LSST_u=(day/day)-1+23.9
LSST_g=(day/day)-1+25.0
LSST_r=(day/day)-1+24.7
LSST_i=(day/day)-1+24.0
LSST_z=(day/day)-1+23.3

In [52]:
#plot the apparent magnitudes as a function of time (measured in days).
fig=plt.figure(figsize=(12,12))
ax=fig.add_subplot(111)
ax.plot(day_u, u_new, 'b', label='u')
ax.plot(day, g_new, 'g', label='g')
ax.plot(day, r_new, 'y', label='r')
ax.plot(day, i_new, 'orange', label='i')
ax.plot(day, z_new, 'r', label='z')
ax.plot(day, LSST_u, 'b--', label='LSST \n(u band)')
ax.plot(day, LSST_g, 'g--', label='LSST \n(g band)')
ax.plot(day, LSST_r, 'y--', label='LSST \n(r band)')
ax.plot(day, LSST_i, '--', color='orange', label='LSST \n(i band)')
ax.plot(day, LSST_z, 'r--', label='LSST \n(z band)')

plt.axis([0,35,50,10])
plt.title("Light Curve of APR4-1215 (NS-NS) with z=0.015")
plt.xlabel("Time (Days)")
plt.ylabel("Apparent Magnitude")
plt.legend(bbox_to_anchor=(0.881, 0.999), loc=2, borderaxespad=0.)
fig.savefig('samplefigure', bbox_inches='tight')


Conclusion

Looking at the apparent light curves of the five bands, it is clear that the near IR bands, LSST can detect the kilonova light curves for longer periods of time than the shorter wavelength bands.

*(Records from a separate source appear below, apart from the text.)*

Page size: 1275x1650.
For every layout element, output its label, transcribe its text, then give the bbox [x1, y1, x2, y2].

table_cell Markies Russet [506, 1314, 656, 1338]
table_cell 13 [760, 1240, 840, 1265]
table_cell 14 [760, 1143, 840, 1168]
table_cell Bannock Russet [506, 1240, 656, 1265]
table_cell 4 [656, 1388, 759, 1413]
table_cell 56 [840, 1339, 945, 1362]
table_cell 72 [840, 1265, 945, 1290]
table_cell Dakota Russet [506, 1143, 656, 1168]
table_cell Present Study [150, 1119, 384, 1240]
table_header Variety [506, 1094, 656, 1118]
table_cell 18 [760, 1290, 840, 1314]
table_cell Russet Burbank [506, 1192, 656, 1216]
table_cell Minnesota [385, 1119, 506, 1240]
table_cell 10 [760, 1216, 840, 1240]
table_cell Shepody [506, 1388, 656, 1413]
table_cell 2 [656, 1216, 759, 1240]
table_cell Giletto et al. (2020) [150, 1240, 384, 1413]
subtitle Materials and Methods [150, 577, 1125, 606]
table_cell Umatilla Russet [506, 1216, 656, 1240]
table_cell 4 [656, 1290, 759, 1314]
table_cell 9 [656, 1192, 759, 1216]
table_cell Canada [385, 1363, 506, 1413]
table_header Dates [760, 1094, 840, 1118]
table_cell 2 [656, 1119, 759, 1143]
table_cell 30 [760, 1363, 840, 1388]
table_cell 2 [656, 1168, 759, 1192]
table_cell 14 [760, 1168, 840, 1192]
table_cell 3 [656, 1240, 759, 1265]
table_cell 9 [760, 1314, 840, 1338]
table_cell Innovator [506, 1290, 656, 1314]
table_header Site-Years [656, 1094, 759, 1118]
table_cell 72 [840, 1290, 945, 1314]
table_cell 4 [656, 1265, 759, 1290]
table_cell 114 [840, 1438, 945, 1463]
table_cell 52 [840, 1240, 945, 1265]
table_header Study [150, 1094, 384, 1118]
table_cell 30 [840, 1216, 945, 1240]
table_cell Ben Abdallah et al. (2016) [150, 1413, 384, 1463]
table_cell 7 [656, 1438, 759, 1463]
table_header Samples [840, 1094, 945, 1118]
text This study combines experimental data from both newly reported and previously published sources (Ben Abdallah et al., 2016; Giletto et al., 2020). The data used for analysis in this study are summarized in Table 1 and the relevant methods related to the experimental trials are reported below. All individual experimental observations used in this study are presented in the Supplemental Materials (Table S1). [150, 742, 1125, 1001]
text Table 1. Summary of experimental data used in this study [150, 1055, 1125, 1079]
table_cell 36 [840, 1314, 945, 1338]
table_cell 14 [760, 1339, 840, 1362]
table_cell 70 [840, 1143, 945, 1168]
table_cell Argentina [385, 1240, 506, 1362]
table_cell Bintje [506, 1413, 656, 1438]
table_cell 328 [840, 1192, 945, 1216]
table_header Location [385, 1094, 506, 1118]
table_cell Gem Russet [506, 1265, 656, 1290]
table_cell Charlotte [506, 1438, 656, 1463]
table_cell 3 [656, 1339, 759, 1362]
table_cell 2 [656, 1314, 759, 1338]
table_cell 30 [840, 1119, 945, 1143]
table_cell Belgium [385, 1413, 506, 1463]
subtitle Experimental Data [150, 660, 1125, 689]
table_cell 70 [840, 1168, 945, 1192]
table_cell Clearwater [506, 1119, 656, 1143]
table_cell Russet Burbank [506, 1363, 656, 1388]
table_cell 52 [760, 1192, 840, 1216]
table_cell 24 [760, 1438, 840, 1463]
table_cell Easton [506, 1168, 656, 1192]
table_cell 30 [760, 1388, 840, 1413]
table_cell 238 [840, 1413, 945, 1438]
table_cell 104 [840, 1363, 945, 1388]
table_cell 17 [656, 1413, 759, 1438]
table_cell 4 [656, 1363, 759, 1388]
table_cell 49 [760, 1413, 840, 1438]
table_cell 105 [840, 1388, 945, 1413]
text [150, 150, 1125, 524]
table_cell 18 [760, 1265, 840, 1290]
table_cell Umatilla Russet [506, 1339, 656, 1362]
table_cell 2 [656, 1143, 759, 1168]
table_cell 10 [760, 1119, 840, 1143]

Even though the data comes from similations, this is key for LSST considering the time frame of these compact binaries. If LSST receives word that LIGO observed a source in a large map of the sky, the telescope will want to have as must time looking for this transient light before it is too far out of its reach. Therefore, according to this model, having the telescope look more in the near IR spectrum allows more time for the telescope to detect the NS-NS merger.